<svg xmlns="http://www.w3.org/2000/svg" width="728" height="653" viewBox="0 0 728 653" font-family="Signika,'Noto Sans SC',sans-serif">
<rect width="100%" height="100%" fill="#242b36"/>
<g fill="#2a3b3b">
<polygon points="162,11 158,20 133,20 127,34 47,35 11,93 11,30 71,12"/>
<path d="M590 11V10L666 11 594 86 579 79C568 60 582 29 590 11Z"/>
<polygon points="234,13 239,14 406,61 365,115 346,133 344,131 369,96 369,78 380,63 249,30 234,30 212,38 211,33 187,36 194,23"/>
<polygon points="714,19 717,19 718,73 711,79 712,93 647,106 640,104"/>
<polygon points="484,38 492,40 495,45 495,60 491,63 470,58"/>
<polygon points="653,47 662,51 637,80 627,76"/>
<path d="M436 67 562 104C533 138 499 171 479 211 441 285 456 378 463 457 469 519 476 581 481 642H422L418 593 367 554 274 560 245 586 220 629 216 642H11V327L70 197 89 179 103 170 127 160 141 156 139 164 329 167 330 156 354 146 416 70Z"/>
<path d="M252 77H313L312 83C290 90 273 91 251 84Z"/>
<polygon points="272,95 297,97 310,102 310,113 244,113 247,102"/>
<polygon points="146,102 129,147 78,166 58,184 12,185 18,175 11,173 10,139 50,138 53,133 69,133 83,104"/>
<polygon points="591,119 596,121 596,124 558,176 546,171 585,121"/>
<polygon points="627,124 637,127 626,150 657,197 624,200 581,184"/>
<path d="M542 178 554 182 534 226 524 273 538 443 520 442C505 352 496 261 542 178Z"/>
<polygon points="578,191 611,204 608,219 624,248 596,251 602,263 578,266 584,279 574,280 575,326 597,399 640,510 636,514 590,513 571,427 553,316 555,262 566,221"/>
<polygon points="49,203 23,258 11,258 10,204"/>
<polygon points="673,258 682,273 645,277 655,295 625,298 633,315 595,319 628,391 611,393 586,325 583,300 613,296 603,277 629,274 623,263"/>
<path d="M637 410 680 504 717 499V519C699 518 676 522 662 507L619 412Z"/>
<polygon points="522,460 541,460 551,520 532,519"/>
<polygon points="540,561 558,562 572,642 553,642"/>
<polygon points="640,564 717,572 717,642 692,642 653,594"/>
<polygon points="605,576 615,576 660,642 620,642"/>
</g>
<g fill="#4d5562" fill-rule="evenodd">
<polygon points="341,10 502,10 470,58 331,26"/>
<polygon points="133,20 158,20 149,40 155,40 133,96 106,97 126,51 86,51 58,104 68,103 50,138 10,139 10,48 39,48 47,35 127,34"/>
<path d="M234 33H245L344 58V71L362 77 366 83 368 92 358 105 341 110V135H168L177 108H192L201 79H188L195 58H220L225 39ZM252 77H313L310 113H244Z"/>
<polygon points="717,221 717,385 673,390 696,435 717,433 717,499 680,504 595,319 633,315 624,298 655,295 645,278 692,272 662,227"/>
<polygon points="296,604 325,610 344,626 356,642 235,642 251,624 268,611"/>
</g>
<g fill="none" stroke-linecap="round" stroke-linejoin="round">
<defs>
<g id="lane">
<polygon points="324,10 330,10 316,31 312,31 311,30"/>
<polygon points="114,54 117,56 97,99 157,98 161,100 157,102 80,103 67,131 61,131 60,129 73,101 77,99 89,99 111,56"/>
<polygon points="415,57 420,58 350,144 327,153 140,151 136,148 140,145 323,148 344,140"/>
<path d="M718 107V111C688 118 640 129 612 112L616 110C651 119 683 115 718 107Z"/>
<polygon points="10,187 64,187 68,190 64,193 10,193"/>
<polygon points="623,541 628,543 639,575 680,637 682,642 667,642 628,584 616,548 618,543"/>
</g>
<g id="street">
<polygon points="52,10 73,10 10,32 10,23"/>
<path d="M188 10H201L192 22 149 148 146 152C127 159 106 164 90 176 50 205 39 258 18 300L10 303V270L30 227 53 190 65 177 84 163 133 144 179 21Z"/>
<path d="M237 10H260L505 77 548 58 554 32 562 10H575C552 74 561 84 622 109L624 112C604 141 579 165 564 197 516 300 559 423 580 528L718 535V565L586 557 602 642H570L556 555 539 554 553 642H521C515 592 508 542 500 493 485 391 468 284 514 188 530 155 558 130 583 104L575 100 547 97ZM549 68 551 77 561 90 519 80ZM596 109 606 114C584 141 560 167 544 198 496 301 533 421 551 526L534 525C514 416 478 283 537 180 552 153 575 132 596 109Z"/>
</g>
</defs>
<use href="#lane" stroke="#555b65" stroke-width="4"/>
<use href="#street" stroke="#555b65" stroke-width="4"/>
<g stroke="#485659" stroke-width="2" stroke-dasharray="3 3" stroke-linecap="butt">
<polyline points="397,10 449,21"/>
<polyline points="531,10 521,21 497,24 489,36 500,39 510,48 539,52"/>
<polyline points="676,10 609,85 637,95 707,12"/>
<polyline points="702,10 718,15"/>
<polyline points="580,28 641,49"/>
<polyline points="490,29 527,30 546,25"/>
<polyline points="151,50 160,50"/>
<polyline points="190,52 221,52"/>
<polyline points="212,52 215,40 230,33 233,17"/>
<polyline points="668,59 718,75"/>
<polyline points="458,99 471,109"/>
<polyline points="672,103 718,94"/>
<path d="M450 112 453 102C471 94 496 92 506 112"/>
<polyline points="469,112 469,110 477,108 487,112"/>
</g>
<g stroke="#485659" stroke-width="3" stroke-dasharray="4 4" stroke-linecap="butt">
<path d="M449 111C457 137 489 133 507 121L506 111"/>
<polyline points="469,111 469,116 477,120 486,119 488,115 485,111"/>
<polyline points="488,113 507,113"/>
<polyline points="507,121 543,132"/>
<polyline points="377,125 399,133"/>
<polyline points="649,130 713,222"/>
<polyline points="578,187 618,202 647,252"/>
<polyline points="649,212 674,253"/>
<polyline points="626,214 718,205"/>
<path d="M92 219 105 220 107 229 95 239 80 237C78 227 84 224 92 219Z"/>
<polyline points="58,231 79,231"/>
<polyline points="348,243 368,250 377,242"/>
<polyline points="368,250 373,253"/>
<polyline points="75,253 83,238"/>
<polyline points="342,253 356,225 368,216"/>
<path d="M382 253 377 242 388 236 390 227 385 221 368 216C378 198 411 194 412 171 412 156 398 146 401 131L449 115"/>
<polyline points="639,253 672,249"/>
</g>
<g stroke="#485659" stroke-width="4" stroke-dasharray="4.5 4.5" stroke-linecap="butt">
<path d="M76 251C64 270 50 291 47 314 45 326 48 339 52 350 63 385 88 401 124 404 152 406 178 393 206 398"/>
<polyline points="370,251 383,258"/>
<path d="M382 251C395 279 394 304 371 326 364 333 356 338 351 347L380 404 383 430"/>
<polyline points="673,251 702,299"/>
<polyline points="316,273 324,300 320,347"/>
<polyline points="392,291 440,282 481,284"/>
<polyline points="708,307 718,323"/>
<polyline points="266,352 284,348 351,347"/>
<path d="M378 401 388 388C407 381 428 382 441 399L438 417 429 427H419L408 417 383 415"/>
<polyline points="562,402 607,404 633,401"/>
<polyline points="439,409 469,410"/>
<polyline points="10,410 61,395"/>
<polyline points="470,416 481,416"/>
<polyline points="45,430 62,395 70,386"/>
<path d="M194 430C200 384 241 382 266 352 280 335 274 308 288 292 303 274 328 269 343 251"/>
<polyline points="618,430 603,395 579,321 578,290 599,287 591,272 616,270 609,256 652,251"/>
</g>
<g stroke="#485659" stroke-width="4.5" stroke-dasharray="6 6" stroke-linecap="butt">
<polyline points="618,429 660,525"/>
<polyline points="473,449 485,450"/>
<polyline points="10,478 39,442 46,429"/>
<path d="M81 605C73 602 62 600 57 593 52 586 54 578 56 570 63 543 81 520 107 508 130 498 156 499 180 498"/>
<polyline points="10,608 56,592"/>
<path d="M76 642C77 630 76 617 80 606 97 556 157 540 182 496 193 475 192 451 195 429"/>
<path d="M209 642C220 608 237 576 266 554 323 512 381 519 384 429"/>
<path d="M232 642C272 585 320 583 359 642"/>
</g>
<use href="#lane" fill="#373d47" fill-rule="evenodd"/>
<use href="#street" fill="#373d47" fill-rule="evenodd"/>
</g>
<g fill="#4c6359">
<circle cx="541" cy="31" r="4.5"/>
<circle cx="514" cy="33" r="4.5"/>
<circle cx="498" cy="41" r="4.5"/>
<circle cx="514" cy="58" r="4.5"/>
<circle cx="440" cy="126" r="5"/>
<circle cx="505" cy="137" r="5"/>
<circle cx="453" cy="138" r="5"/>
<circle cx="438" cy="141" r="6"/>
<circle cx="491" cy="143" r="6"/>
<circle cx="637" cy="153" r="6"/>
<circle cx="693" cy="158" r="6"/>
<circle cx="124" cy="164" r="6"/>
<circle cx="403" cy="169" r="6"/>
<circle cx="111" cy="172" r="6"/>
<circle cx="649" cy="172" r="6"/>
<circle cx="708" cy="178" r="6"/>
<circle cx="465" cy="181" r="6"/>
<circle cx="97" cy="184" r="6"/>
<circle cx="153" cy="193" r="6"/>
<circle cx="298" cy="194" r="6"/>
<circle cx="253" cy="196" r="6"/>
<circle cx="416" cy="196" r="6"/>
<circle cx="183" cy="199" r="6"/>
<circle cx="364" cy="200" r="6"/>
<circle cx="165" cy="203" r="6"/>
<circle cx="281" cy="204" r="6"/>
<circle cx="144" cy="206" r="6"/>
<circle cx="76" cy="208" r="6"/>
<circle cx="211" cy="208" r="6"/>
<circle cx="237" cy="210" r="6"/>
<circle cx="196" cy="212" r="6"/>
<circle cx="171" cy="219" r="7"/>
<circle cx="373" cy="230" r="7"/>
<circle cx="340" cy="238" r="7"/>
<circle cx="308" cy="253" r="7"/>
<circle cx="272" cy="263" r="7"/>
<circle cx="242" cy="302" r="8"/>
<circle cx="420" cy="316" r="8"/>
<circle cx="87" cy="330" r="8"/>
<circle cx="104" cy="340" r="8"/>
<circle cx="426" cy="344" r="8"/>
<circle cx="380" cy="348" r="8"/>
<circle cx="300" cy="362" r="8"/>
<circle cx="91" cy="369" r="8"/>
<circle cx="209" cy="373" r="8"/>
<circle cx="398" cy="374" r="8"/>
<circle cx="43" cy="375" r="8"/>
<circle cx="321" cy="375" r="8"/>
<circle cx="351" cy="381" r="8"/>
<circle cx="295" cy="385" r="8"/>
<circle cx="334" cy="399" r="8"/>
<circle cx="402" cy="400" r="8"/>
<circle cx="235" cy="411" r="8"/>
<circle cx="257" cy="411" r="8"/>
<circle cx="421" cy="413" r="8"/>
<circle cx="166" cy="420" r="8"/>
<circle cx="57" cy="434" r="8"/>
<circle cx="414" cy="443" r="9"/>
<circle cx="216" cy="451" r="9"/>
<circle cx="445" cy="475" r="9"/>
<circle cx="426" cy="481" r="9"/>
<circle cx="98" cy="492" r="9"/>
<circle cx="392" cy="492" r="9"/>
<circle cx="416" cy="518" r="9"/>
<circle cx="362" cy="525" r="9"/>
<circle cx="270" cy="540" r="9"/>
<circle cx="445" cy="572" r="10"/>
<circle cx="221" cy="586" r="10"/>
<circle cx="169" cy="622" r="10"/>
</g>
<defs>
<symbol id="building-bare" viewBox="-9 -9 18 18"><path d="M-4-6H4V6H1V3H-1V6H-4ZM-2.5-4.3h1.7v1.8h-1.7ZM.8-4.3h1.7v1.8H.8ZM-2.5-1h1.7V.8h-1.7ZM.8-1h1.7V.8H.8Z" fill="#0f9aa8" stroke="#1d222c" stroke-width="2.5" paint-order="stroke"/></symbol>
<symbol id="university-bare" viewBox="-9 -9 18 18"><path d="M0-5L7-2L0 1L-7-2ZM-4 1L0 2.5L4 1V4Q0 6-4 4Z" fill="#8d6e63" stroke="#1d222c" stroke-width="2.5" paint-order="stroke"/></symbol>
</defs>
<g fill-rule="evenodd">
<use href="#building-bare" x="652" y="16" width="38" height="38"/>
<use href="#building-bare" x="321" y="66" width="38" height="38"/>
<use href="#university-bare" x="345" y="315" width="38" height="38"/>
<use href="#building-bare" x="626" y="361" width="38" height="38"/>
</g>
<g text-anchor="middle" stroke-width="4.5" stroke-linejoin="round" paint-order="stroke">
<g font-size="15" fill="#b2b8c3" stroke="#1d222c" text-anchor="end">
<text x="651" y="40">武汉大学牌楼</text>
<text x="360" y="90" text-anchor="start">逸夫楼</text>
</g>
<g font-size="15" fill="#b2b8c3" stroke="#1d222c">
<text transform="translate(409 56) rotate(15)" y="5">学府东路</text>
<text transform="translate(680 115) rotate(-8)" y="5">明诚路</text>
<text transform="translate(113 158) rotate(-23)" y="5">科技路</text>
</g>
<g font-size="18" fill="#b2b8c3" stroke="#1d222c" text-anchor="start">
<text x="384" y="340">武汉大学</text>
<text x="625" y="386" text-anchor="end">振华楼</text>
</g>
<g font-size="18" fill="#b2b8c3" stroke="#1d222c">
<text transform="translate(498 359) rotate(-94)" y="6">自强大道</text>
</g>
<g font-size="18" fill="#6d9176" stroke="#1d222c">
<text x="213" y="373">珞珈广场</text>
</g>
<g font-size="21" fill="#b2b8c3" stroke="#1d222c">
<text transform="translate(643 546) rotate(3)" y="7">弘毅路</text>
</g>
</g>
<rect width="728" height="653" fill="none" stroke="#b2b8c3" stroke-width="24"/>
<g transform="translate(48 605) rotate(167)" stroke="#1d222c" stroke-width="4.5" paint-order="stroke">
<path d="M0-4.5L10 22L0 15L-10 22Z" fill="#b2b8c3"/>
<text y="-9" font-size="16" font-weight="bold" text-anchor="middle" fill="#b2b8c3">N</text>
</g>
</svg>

· · ·

**WHAT YOU ARE ASKED TO DO**
Please show the lines in the entries above that hold the string "linejoin".

**ANSWER FOR THE TASK**
<g fill="none" stroke-linecap="round" stroke-linejoin="round">
<g text-anchor="middle" stroke-width="4.5" stroke-linejoin="round" paint-order="stroke">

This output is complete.